The result: He’s down from around 13 percent body fat to 8 percent.
“Health is wealth,” he said.
That has never been more true than this season. Entering the last year of a four-year, $28 million contract, Trevathan will be a free agent in March. He’ll turn 30 the same month — a scary number in the NFL, particularly when you play on a team that will give out contracts to its young, dynamic players in the next year.
“People look at sacrifice as a bad thing,” Trevathan said. “It’s a great thing — because it’s about your future. Sacrifice now to reap the benefits later. When you sacrifice stuff, you do with a full heart.”

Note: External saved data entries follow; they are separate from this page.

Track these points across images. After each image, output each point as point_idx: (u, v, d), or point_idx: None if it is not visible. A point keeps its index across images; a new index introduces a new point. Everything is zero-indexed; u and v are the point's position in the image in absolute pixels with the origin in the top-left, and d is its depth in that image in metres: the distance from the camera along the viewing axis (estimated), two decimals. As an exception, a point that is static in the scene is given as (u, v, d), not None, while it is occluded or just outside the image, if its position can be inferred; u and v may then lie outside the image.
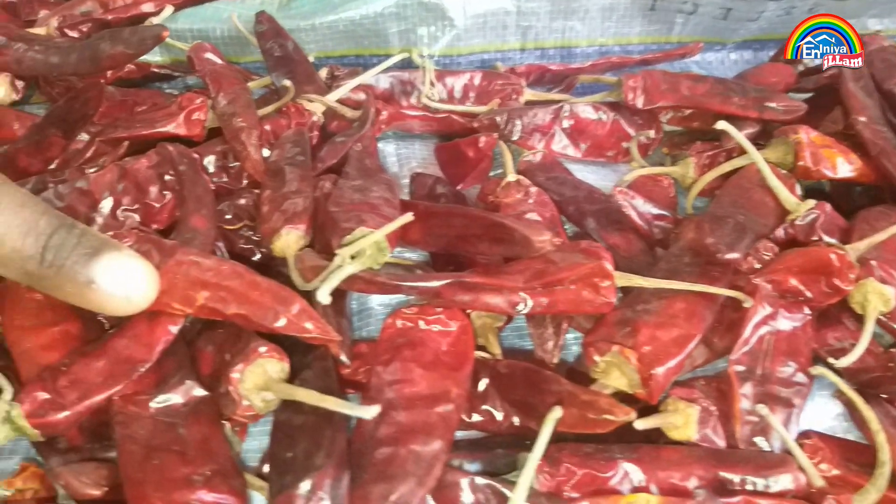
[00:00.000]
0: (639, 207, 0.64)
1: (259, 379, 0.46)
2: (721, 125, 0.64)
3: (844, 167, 0.67)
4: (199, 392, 0.49)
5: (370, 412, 0.39)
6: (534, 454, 0.42)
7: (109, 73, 0.77)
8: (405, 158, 0.77)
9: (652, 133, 0.75)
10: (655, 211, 0.65)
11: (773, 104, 0.73)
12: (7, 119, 0.70)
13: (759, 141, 0.71)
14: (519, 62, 0.86)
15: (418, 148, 0.78)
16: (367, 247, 0.51)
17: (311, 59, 0.79)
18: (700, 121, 0.77)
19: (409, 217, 0.50)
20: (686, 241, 0.59)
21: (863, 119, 0.70)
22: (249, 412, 0.47)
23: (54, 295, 0.44)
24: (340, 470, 0.41)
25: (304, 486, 0.39)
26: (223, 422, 0.49)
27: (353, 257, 0.50)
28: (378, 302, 0.61)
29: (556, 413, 0.43)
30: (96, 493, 0.44)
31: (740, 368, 0.52)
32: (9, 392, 0.45)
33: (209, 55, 0.74)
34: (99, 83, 0.66)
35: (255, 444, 0.52)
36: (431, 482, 0.43)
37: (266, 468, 0.48)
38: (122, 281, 0.42)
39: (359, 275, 0.50)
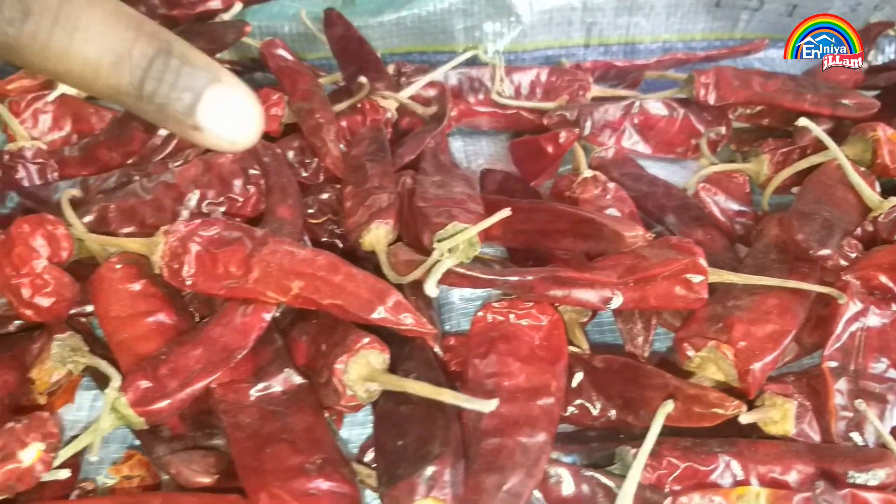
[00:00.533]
0: (720, 203, 0.64)
1: (363, 370, 0.47)
2: (802, 122, 0.64)
3: (922, 164, 0.66)
4: (298, 380, 0.50)
5: (489, 406, 0.40)
6: (644, 447, 0.42)
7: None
8: (472, 155, 0.78)
9: (723, 130, 0.75)
10: (736, 207, 0.65)
11: (845, 101, 0.73)
12: (85, 113, 0.71)
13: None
14: (582, 58, 0.86)
15: (485, 144, 0.79)
16: (461, 244, 0.51)
17: (376, 55, 0.80)
18: (770, 118, 0.77)
19: (506, 212, 0.51)
20: (771, 238, 0.59)
21: (937, 117, 0.69)
22: (352, 402, 0.47)
23: (159, 125, 0.41)
24: (457, 458, 0.41)
25: (425, 473, 0.39)
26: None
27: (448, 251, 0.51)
28: (459, 296, 0.61)
29: (668, 407, 0.43)
30: (207, 480, 0.45)
31: (833, 364, 0.52)
32: (117, 380, 0.45)
33: (281, 52, 0.75)
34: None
35: (343, 434, 0.53)
36: (539, 474, 0.43)
37: (367, 457, 0.49)
38: (227, 124, 0.37)
39: (453, 269, 0.51)
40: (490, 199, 0.61)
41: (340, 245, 0.63)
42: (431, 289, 0.48)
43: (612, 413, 0.50)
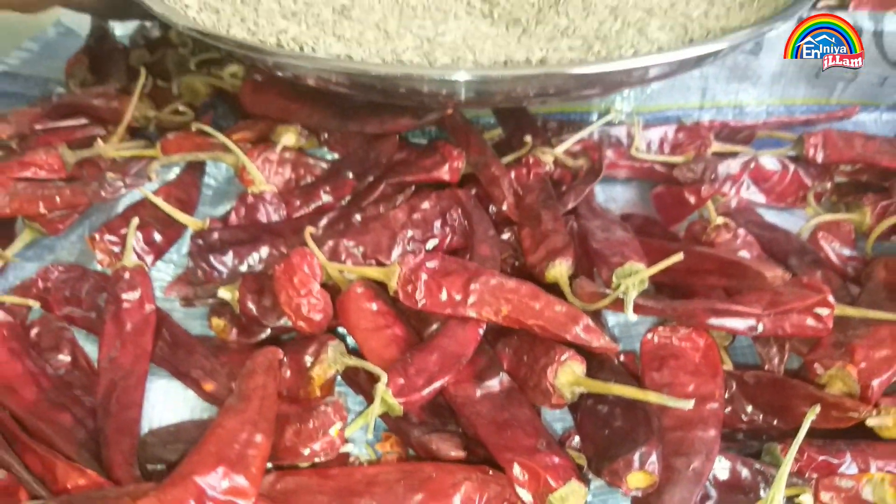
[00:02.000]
0: (835, 249, 0.77)
1: (570, 377, 0.61)
2: (904, 183, 0.77)
3: None
4: (509, 382, 0.64)
5: (689, 404, 0.53)
6: (797, 439, 0.55)
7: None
8: (609, 200, 0.92)
9: (828, 185, 0.88)
10: (847, 252, 0.78)
11: (935, 162, 0.85)
12: (301, 162, 0.87)
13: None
14: (697, 118, 1.00)
15: (620, 191, 0.93)
16: (638, 282, 0.66)
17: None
18: (868, 174, 0.90)
19: (679, 257, 0.64)
20: (879, 280, 0.72)
21: None
22: (560, 402, 0.61)
23: None
24: (659, 444, 0.55)
25: (638, 451, 0.53)
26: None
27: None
28: (613, 322, 0.75)
29: (816, 409, 0.56)
30: (461, 454, 0.59)
31: (937, 384, 0.64)
32: (384, 377, 0.60)
33: (456, 115, 0.90)
34: (394, 138, 0.82)
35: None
36: (714, 459, 0.57)
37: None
38: None
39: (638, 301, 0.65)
40: (644, 241, 0.75)
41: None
42: (631, 313, 0.62)
43: (759, 417, 0.63)
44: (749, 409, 0.63)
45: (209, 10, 0.84)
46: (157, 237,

It’s not easy. It has been forever since he has had a steak.
“Anything worth it is going to be hard,” he said. “You have to be professional. You have to know when to say no about that stuff. But I don’t play — not when I’m talking about my body.”
Trevathan — who played all 16 games last year for the first time since 2013 — feels faster.
“They haven’t seen me open it up yet,” he said. “But I have some wheels.”
Inside linebackers coach Mark DeLeone said he has seen Trevathan take care of his body every single day. Coach Matt Nagy has noticed the linebacker’s quickness when he covers running backs in practice.
“These guys, as they get older, their knees start getting beat up — sometimes you can get overweight,” Nagy said. “He’s done the exact opposite. He’s flashing on tape, and that’s a great thing.”
A Super Bowl champion, Trevathan knows how precious a promising team can be. After winning only a quarter of his games in his first two years with the Bears, Trevathan relishes the potential of a team that went 12-4 last year.
“It’s the most important year,” he said, “because it’s all we have.“
It’s another chance, too, to make a statement about his own career.
“I want to be the best person I can be,” he said. “I want to be the best linebacker in the league. I want to leave no doubts in people’s minds.
“I’ve been doing it for a while and I’m still one of the best at it. And I want to be the best when I retire or when I’m done playing football. I want to put a staple in it and have some fun this year and stay healthy the whole time, fly around and make some plays in this defense.”